In order to be able to select the most suitable model from a set of models ('the best approximating model'), we need a quantitative parameter which permits to compare the quality of the different models. As noted above, error probabilities are not suitable. The coefficient of determination R2 (as adj. R2) is adequate in some simple cases only. However, different methods of model selection have been developed which provide suitable parameters. Beside others, some are based on Bayes statistics, others on mathematical information theory. The parameters derived from Bayes statistics are called CAIC, BIC, SIC, WIC or HQ for instance, those from information theory AIC, AICc, QAICc and TIC.
The information-theoretical approach using Akaike's information criterion (AIC and related ones) seems to be a very accessible and 'user-friendly' one, not least because of the excellent representation by Kenneth P. Burnham and David R. Anderson in their book Model selection and multimodel inference: A practical information-theoretic approach.

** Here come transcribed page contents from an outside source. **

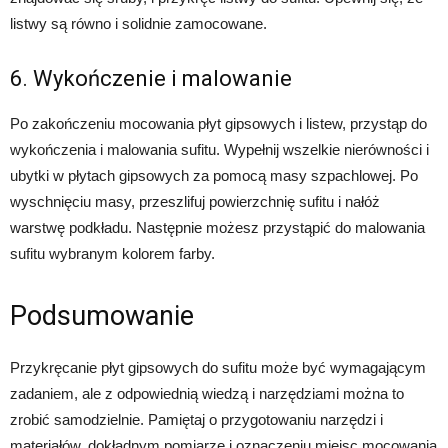
listwy są równo i solidnie zamocowane.
6. Wykończenie i malowanie
Po zakończeniu mocowania płyt gipsowych i listew, przystąp do
wykończenia i malowania sufitu. Wypełnij wszelkie nierówności i
ubytki w płytach gipsowych za pomocą masy szpachlowej. Po
wyschnięciu masy, przeszlifuj powierzchnię sufitu i nałóż
warstwę podkładu. Następnie możesz przystąpić do malowania
sufitu wybranym kolorem farby.
Podsumowanie
Przykręcanie płyt gipsowych do sufitu może być wymagającym
zadaniem, ale z odpowiednią wiedzą i narzędziami można to
zrobić samodzielnie. Pamiętaj o przygotowaniu narzędzi i
materiałów, dokładnym pomiarze i oznaczeniu miejsc mocowania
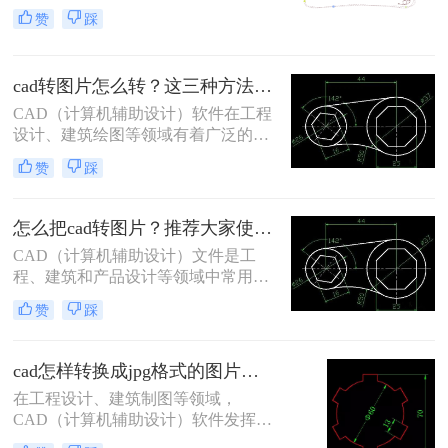
或缺的。然而，有时我们需要将CAD
赞
踩
文件转换为图片格式，以便于分享、
打印或在不支持CAD文件的设备上进
行查看。那么CAD怎样转成图片呢？
cad转图片怎么转？这三种方法用起来！
本文将详细介绍几种将CAD文件转换
为图片的方法。
CAD（计算机辅助设计）软件在工程
设计、建筑绘图等领域有着广泛的应
用。然而，有时我们需要将CAD图纸
赞
踩
转换为图片格式以便于分享、打印或
进行其他处理。那么CAD转图片怎么
转呢？本文将介绍几种CAD转图片的
怎么把cad转图片？推荐大家使用这三种方法！
常用方法，帮助你轻松完成转换任
CAD（计算机辅助设计）文件是工
务。
程、建筑和产品设计等领域中常用的
文件格式，但有时候我们可能需要将
赞
踩
CAD文件转换为图片格式，以便于分
享、查看或在不支持CAD文件的设备
上进行操作。那么怎么把CAD转图片
cad怎样转换成jpg格式的图片？教你三招轻松搞定！
呢？本文将介绍几种将CAD文件转换
在工程设计、建筑制图等领域，
为图片的方法。
CAD（计算机辅助设计）软件发挥着
至关重要的作用。然而，有时我们需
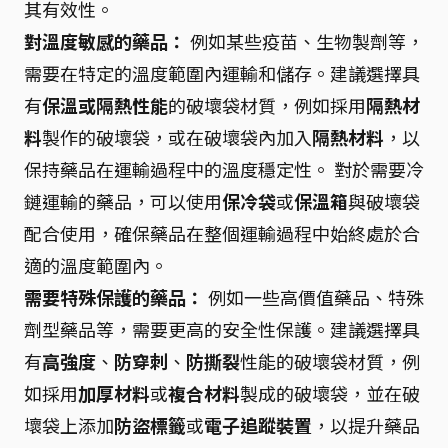
其有效性。
對溫度敏感的藥品：
例如某些疫苗、生物製劑等，
需要在特定的溫度範圍內運輸和儲存。建議選擇具
有
保溫或隔熱性能
的破壞袋材質，例如採用
隔熱材
料
製作的破壞袋，或在破壞袋內加入
隔熱材料
，以
保持藥品在運輸過程中的溫度穩定性。 對於需要冷
鏈運輸的藥品，可以使用
保冷袋
或
保溫箱
與破壞袋
配合使用，確保藥品在整個運輸過程中始終處於合
適的溫度範圍內。
需要特殊保護的藥品：
例如一些高價值藥品、特殊
劑型藥品等，需要更高的安全性保護。建議選擇具
有
高強度
、
防穿刺
、
防撕裂
性能的破壞袋材質，例
如採用
加厚材料
或
複合材料
製成的破壞袋，並在破
壞袋上添加
防盜標籤
或
電子追蹤裝置
，以提升藥品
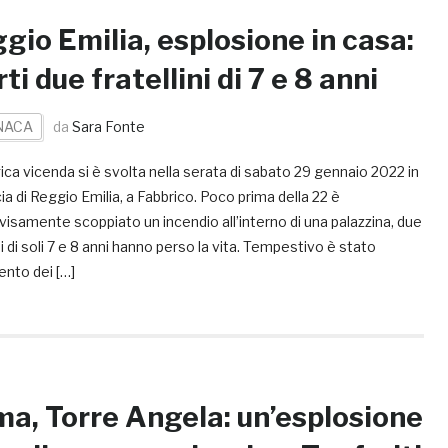
gio Emilia, esplosione in casa:
ti due fratellini di 7 e 8 anni
NACA
da
Sara Fonte
ica vicenda si è svolta nella serata di sabato 29 gennaio 2022 in
ia di Reggio Emilia, a Fabbrico. Poco prima della 22 è
isamente scoppiato un incendio all’interno di una palazzina, due
 di soli 7 e 8 anni hanno perso la vita. Tempestivo è stato
vento dei […]
a, Torre Angela: un’esplosione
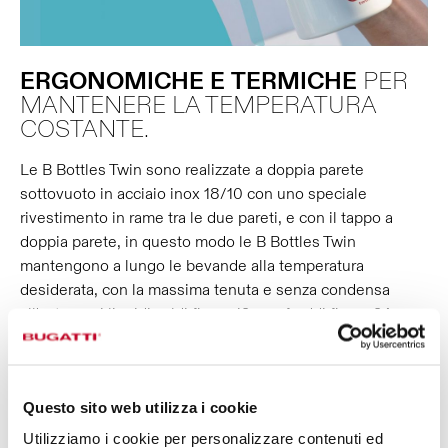
ERGONOMICHE
E
TERMICHE
PER
MANTENERE LA TEMPERATURA
COSTANTE.
Le B Bottles Twin sono realizzate a doppia parete
sottovuoto in acciaio inox 18/10 con uno speciale
rivestimento in rame tra le due pareti, e con il tappo a
doppia parete, in questo modo le B Bottles Twin
mantengono a lungo le bevande alla temperatura
desiderata, con la massima tenuta e senza condensa
all'esterno: i liquidi caldi fino a 12 ore, freddi fino a 24 ore,
e preserveranno il ghiaccio fino a 36 ore. Inoltre, l’ampia
apertura ti faciliterà nella pulizia, nelle operazioni di refill e
nell’inserimento di cubetti di ghiaccio. È adatta anche alle
Questo sito web utilizza i cookie
bevande gassate!
Utilizziamo i cookie per personalizzare contenuti ed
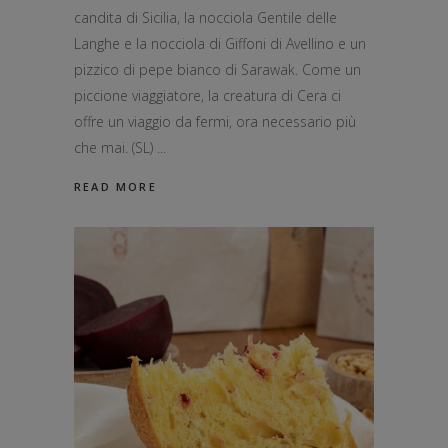
candita di Sicilia, la nocciola Gentile delle
Langhe e la nocciola di Giffoni di Avellino e un
pizzico di pepe bianco di Sarawak. Come un
piccione viaggiatore, la creatura di Cera ci
offre un viaggio da fermi, ora necessario più
che mai. (SL)
READ MORE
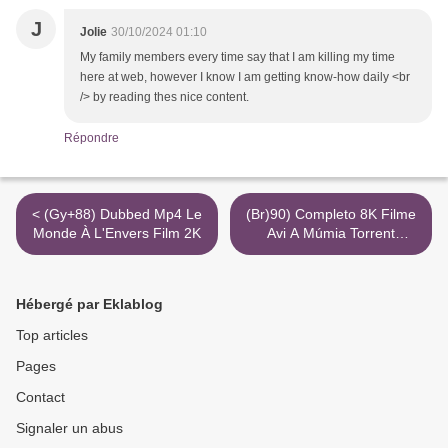
J
Jolie
30/10/2024 01:10
My family members every time say that I am killing my time
here at web, however I know I am getting know-how daily <br
/> by reading thes nice content.
Répondre
< (Gy+88) Dubbed Mp4 Le
(Br)90) Completo 8K Filme
Monde À L'Envers Film 2K
Avi A Múmia Torrent
Magnet Superflix >
Hébergé par Eklablog
Top articles
Pages
Contact
Signaler un abus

Models have to be formulated precisely for model selection procedures. Therefore it is necessary to deal carefully with the objects of research and the questions to be answered. The models are derived from the research hypotheses which should help to explain how the different measured variables work. They should illustrate postulated connections. Such models often become complex and different in their structure, resulting in 'non-nested' models, e.g. y = a + b*log(x); y = a(x/(b + x)). Traditional procedures like regression analysis can be used only for models derived from each other (nested models, such as y = ax1 + bx2 + c; y = ax1 + c). For the quantitative comparison of models of different structure we need procedures of model selection like the above mentioned ones.